** Opening Source passage block **

Philippines’ Imee Marcos unveils foreign policy, South China Sea stance at US forum

  • ‘Do not make us choose between the US and China,’ warns Marcos as she presents seven-point plan, advocates engagement with Beijing
  • President’s sister also calls for US-Philippine defence pacts to be ‘re-examined’, expansion of new trade opportunities

Philippine Senator Imee Marcos last week presented a “seven-point plan” on her country’s foreign policy at a forum attended by US officials and envoys from various embassies, during which she made a strong statement: “Do not make us choose between the US and China.”

The sister of President Ferdinand Marcos Jnr also called for two US-Philippine defence pacts to be “re-examined” and the expansion of new trade opportunities in the speech.
Imee is the latest Marcos family member to be involved in foreign affairs. Her cousin Jose Manuel “Babe” Romualdez is the Philippine ambassador to the US, while her mother, 93-year-old former first lady Imelda Marcos, continues to receive senior Chinese officials who fly into the country. Marcos Jnr last year said “ China cannot find a greater champion than my mother in the Philippines”.
Philippine Senator Imee Marcos at the US forum. Photo: Facebook/Imee R Marcos

As head of the senate’s foreign relations committee, Marcos “specifically advocated a softer line on the maritime disputes” during her Washington trip, according to a source who attended the September 26 forum sponsored by the US-Philippine Society and Stimson Center’s Southeast Asia Forum.

Key areas of her seven-point plan included exploration of regional multilateral defence arrangements, expansion of new trade opportunities, deep-sea fishing access and cooperation under the 2022 Chips Act.

She also asked for “improvements in social protections and public safety nets” but praised the US Agency for International Development and US Public Health Service on disaster relief.

The last point in her plan was “engagement with China, including joint development, confidence-building measures, and a code of conduct in the South China Sea”.

She told the audience she had submitted her plan to her brother but did not say what the president thought of it, according to media reports.

** Closing Source passage block **

Exercise 1: Give again the section of the Imee Marcos article from "She also asked" up to and including "on disaster relief.", word for word.
Exercise 2: Write what follows in the article on Imee Marcos's foreign policy plan, picking up after its last sentence.

** Opening Given records block **

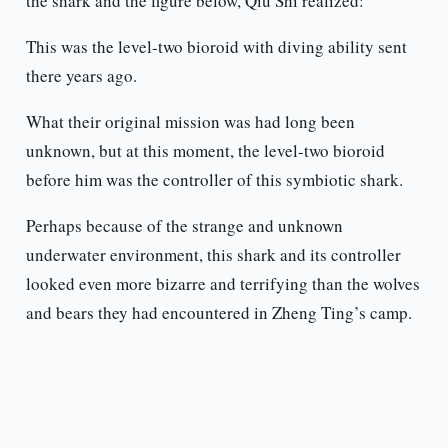
the shark and the figure below, Qiu Shi realized:
This was the level-two bioroid with diving ability sent
there years ago.
What their original mission was had long been
unknown, but at this moment, the level-two bioroid
before him was the controller of this symbiotic shark.
Perhaps because of the strange and unknown
underwater environment, this shark and its controller
looked even more bizarre and terrifying than the wolves
and bears they had encountered in Zheng Ting’s camp.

** Closing Given records block **

Written reply 1:
She also asked for “improvements in social protections and public safety nets” but praised the US Agency for International Development and US Public Health Service on disaster relief.

Written reply 2:
Philippines’ Marcos Jnr weaves new diplomacy bringing back close-knit US ties

Marcos’ speech came a month after she had publicly chided Foreign Affairs Secretary Enrique Manalo for filing “too many” diplomatic protests against the incursions of Chinese coastguard and fishermen’s vessels in the Philippines’ EEZ.

“What’s the point of sending hundreds and hundreds of protests with no palpable success?” she had questioned Secretary Manalo during the September 8 hearing conducted by her committee.

Manalo responded that Manila had to put on record its assertion of sovereign rights and the 2016 arbitral award which nullified China’s Nine-Dash Line claiming nearly all of South China Sea, including a large chunk of Manila’s EEZ.

“It’s becoming shameful that China is just ignoring all these. This is leading to a loss of dignity and respect. This doesn’t seem to be good for us,” she told Manalo in the same hearing.

The Washington forum, billed as “a private event”, was not live-streamed or recorded, according to the same source who spoke on condition of anonymity.

It was attended by US government officials, envoys from various embassies, members of the US federal-funded Asia Foundation and the US Institute for Peace, the US- Asean Business Council, the Center for Strategic and International Studies, and the Center for a New American Security, both think tanks.
Ferdinand Marcos Jnr (second from left), his sister Imee (second from right) and their mother Imelda (right) in 2017. Photo: AFP

According to the senator’s own press release dated October 2, Imee Marcos “did not mince words” during her speech.

A separate press release on the event by the US-Philippine Society noted that Marcos’ remarks echoed recent statements by her brother on the “importance to the new administration of strengthened bilateral ties with the US”.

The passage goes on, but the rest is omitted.